Namun, jika dilihat dari realitas
yang ada, kebanyakan organisasi mahasiswa yang kita lihat ternyata tidak seideal yang
digambarkan seperti prinsip organisasi di atas. Alih-alih, menjadi wadah untuk
mempermudah tercapainya tujuan dari setiap anggota yang ada di dalamnya, justru organisasi menjadi wadah untuk penundukan yang dilakukan oleh para senior yang
menduduki hierarki
teratas di organisasi, kepada mahasiswa yang baru saja masuk dalam organisasi tersebut. Bukan hanya
itu, setiap anggota baru juga harus mengikuti setiap aturan yang
dibuat oleh organisasi—walaupun aturan tersebut tidak sinkron dengan tujuannya
ketika mengikuti organisasi.
Ada dua faktor yang memengaruhi fenomena senioritas, seperti: hak kuasa untuk menjalankan organisasi tidak sama antara senior dan junior, budaya dengan cara menekan secara psikis yang dilakukan para senior terhadap junior berdampak pada gangguan mental dan timbulnya rasa takut yang terjadi pada junior (Rinaldi 2019). Dengan situasi tersebut, akan muncul “atmosfer” yang tidak sehat terhadap lingkungan organisasi.
Situasi hierarki timpang dan praktik
senioritas ini, menciptakan berbagai dampak negatif dalam organisasi mahasiswa.
Pertama, hal ini menghambat perkembangan potensi individu yang baru bergabung.
Alih-alih merasa didukung untuk mengembangkan kemampuan, para anggota baru
sering kali merasa tertekan oleh aturan atau perlakuan yang tidak relevan
dengan tujuan organisasi. Akibatnya, semangat kolaborasi yang menjadi inti
organisasi tergantikan oleh pola hubungan yang bersifat subordinatif.
Kedua, fungsi organisasi sebagai
wadah belajar bersama dan kepemimpinan menjadi terdistorsi. Para junior, yang
seharusnya dilatih menjadi pemimpin masa depan, malah lebih banyak diarahkan
untuk menjadi "pengikut" tanpa adanya ruang untuk menyuarakan ide-ide
mereka. Ini memperkuat budaya ketergantungan, sehingga organisasi sulit untuk
menghasilkan kader yang inovatif dan berani mengambil keputusan.
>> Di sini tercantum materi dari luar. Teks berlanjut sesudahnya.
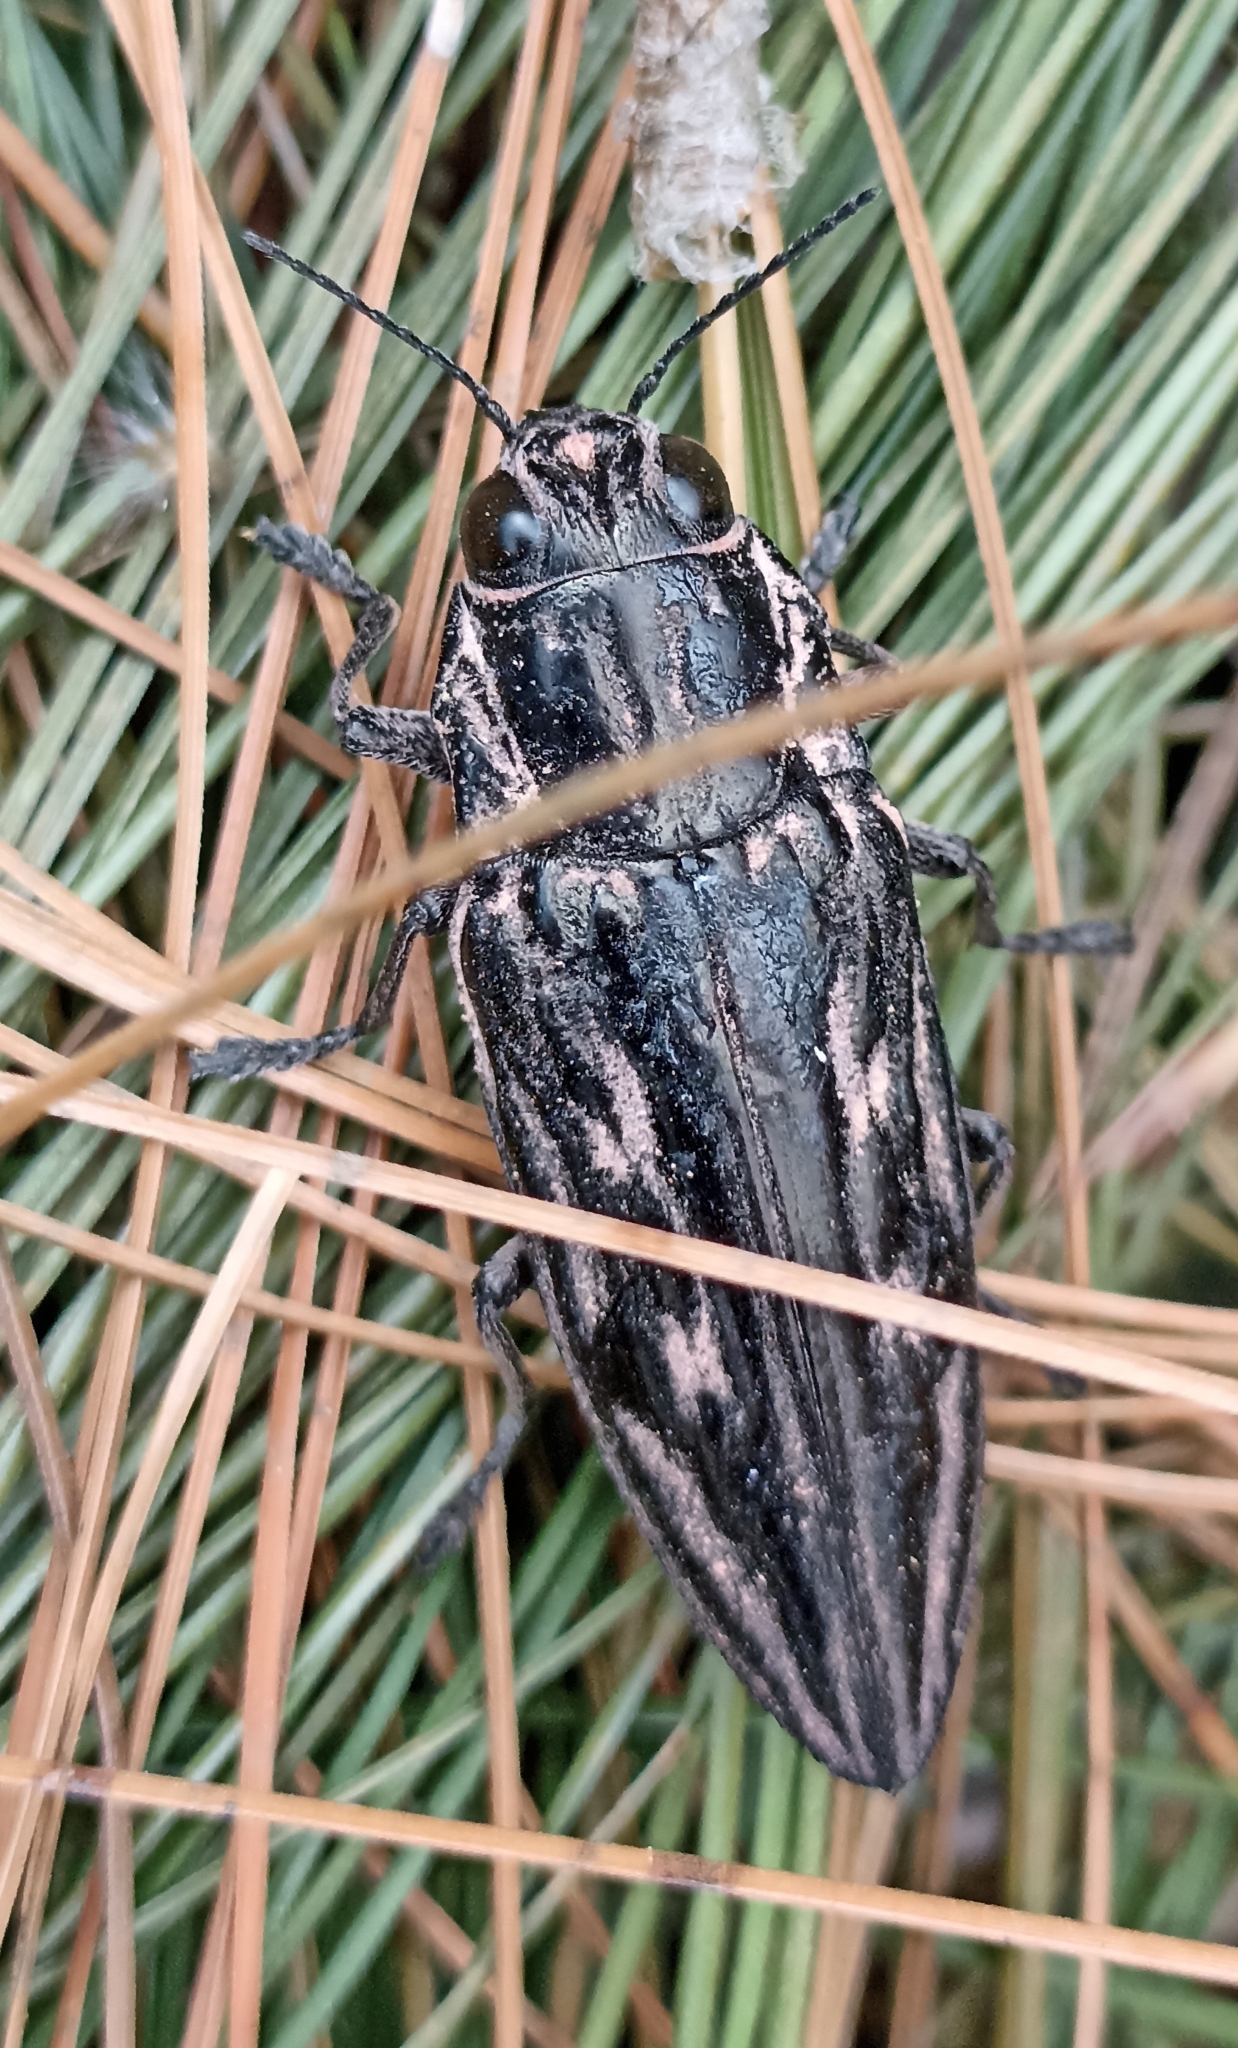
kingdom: Animalia
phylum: Arthropoda
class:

Dampak lain yang tak kalah
signifikan adalah munculnya krisis kepercayaan terhadap organisasi mahasiswa
itu sendiri. Anggota baru yang merasa teralienasi akibat tekanan atau dominasi
senior cenderung kehilangan motivasi untuk aktif berkontribusi. Beberapa bahkan
memilih untuk keluar dari organisasi atau menjadi apatis terhadap tujuan-tujuan
organisasi tersebut. Krisis ini bukan hanya memengaruhi individu, tetapi juga
merugikan organisasi secara keseluruhan, karena tidak lagi mampu mempertahankan
regenerasi yang sehat.
Dengan
demikian, untuk mengatasi hierarki kekuasaan yang timpang ini, diperlukan upaya
perbaikan budaya organisasi mahasiswa. Salah satu langkah awal adalah
memperkenalkan mekanisme yang menjamin distribusi kuasa lebih merata, misalnya
melalui pembentukan sistem kepemimpinan yang kolektif. Selain itu, perlu ada
pendidikan nilai-nilai kolegalitas dan empati yang ditekankan dalam proses
kaderisasi, sehingga interaksi antara senior dan junior lebih berorientasi pada
pembelajaran bersama daripada dominasi.
Organisasi juga harus membuka ruang dialog yang inklusif, di mana setiap anggota—baik senior maupun junior—memiliki kesempatan yang sama untuk menyampaikan pendapat tanpa rasa takut. Dengan menciptakan budaya organisasi yang sehat, bukan hanya produktivitas dan daya tarik organisasi yang akan meningkat, tetapi juga kualitas kader yang dihasilkan untuk masa depan.